**Exercise description**
Write out only the final part of the records below. It begins with the line that contains "5.0 DEFINITIONS 18" and ends with the last line.

Stored data entries:
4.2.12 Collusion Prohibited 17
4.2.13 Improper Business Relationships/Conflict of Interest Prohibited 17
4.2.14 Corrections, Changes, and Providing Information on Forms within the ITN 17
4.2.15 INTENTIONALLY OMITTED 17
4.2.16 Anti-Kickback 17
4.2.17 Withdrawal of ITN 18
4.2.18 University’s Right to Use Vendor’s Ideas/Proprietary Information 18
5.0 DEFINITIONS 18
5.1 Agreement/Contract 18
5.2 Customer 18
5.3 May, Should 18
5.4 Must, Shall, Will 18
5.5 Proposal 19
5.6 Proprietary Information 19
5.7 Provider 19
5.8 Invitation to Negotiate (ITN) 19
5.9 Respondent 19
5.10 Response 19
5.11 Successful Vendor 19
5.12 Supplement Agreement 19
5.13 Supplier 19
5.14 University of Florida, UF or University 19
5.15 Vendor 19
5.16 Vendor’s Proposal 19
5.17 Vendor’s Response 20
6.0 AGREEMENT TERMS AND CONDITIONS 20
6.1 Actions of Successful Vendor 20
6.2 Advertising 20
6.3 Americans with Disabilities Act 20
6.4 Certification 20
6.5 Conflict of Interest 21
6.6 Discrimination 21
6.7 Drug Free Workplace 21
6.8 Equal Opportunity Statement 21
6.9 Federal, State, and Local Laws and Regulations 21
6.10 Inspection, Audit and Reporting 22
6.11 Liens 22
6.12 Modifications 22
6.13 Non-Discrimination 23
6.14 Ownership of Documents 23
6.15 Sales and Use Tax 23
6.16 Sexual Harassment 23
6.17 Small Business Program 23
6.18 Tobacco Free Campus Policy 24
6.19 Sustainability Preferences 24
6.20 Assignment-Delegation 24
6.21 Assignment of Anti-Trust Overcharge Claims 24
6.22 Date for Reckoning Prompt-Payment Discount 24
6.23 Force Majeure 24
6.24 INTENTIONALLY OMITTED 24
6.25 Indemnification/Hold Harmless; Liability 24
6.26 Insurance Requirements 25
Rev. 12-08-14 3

**Output below**
5.0 DEFINITIONS 18
5.1 Agreement/Contract 18
5.2 Customer 18
5.3 May, Should 18
5.4 Must, Shall, Will 18
5.5 Proposal 19
5.6 Proprietary Information 19
5.7 Provider 19
5.8 Invitation to Negotiate (ITN) 19
5.9 Respondent 19
5.10 Response 19
5.11 Successful Vendor 19
5.12 Supplement Agreement 19
5.13 Supplier 19
5.14 University of Florida, UF or University 19
5.15 Vendor 19
5.16 Vendor’s Proposal 19
5.17 Vendor’s Response 20
6.0 AGREEMENT TERMS AND CONDITIONS 20
6.1 Actions of Successful Vendor 20
6.2 Advertising 20
6.3 Americans with Disabilities Act 20
6.4 Certification 20
6.5 Conflict of Interest 21
6.6 Discrimination 21
6.7 Drug Free Workplace 21
6.8 Equal Opportunity Statement 21
6.9 Federal, State, and Local Laws and Regulations 21
6.10 Inspection, Audit and Reporting 22
6.11 Liens 22
6.12 Modifications 22
6.13 Non-Discrimination 23
6.14 Ownership of Documents 23
6.15 Sales and Use Tax 23
6.16 Sexual Harassment 23
6.17 Small Business Program 23
6.18 Tobacco Free Campus Policy 24
6.19 Sustainability Preferences 24
6.20 Assignment-Delegation 24
6.21 Assignment of Anti-Trust Overcharge Claims 24
6.22 Date for Reckoning Prompt-Payment Discount 24
6.23 Force Majeure 24
6.24 INTENTIONALLY OMITTED 24
6.25 Indemnification/Hold Harmless; Liability 24
6.26 Insurance Requirements 25
Rev. 12-08-14 3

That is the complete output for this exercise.